Tischrechner mit Transistoren entstanden 1964 nicht nur in Italien. Im April 1964 stellten die Wyle Laboratories in El Segundo bei Los Angeles die Rechenmaschine WS-01 vor. Sie besaß Germanium-Transistoren und eine Magnetplatte, um Zahlen aufzunehmen. Sie funktionierte aber schlecht; noch 1964 kam das Modell WS-02 mit einem Verzögerungsspeicher heraus. Die Eingaben und die Ergebnisse erschienen auf einer Kathodenstrahlröhre. Aus der Rechenmaschinen-Abteilung von Wylie ging später die Firma Compucorp hervor.

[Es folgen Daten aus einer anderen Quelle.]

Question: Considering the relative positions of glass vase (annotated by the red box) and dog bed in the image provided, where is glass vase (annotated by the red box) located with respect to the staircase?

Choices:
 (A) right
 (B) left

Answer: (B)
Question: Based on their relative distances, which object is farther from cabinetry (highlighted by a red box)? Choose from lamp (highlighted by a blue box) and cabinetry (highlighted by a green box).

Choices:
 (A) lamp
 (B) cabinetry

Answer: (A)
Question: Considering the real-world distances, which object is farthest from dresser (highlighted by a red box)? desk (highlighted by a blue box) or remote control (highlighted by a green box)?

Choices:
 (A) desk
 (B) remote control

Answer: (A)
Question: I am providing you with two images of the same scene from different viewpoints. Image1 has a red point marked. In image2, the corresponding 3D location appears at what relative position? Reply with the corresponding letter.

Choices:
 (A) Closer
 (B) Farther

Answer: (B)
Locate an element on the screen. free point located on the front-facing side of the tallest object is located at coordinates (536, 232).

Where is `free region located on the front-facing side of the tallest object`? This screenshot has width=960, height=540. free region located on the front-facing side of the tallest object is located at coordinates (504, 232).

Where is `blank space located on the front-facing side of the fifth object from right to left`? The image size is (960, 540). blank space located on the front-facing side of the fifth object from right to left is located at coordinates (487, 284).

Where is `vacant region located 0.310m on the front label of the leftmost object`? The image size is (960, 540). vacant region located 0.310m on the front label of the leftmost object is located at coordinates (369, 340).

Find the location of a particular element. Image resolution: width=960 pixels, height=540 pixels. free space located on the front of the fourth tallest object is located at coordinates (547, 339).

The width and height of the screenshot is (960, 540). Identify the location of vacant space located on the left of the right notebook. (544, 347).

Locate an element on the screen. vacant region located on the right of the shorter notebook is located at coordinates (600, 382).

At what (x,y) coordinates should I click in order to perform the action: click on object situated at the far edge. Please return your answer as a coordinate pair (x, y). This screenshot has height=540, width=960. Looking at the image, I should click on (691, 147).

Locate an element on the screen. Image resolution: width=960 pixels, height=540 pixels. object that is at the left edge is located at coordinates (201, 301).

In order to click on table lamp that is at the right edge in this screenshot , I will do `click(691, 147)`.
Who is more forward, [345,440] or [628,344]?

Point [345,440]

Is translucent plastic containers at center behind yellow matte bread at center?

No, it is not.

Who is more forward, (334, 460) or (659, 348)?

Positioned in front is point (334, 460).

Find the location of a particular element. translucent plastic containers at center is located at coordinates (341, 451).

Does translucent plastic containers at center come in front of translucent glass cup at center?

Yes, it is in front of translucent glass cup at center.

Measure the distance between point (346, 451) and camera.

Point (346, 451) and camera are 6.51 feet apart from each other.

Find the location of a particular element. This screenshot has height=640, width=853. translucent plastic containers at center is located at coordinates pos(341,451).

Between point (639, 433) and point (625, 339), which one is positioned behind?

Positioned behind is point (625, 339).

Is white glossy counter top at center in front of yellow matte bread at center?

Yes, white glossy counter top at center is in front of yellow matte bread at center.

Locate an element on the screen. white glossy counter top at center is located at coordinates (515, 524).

Einen Fernsehschirm hatte auch die Friden EC 130. Der traditionsreiche amerikanische Hersteller brachte sie im Mai 1964 auf den Markt. Hier steht mehr zu ihrer Technik, das ist das fast 300 Seiten starke Patent. Diese Seite beschäftigt sich mit ihrem Chefkonstrukteur Robert Ragen (1928-2012). Das Nachfolgemodell EC 132 lag im April 1965 vor. Es konnte Quadratwurzeln ziehen, doch beherrschte diese Kunst schon 1952 die mechanische Friden SRW. 1965 wurde die Firma ein Teil des Singer-Konzerns und bot Geräte aus Japan an.
Elektronische Rechenmaschinen aus Fernost konnte man aber bereits im Juli 1964 kaufen. Die Compet CS-10A stammte aus der Sharp Corporation in Osaka – damals trug sie noch den Namen Hayakawa. Das Design der Maschine mit der Volltastatur erinnerte an die englische Anita, die noch mit sogenannten Kaltkathodenröhren rechnete. Die Compet CS-10A enthielt dagegen 530 Germanium-Transistoren und 2.300 Dioden. Die Nachfolgerin CS-20A von 1965 war etwas eleganter gestylt und verwendete auch Transistoren aus Silizium.
Unser letzter Tischrechner aus dem Jahr 1964 soll die Canon Canola 130 sein. Der in Tokio ansässige Hersteller brachte sie im Oktober heraus. Ihre 545 Transistoren bestanden aus Germanium, die Resultate zeigte die Maschine mit aufeinander liegenden Glasplättchen an. Darin waren Ziffern eingraviert, die kleine Glühbirnen zum Leuchten brachten. Die Canola 130 sah nicht gerade windschnittig aus, das Modell 130S war flacher und hatte eine durchsichtige Vorderfront. Aber Tischrechenmaschinen sind ja keine Sportwagen.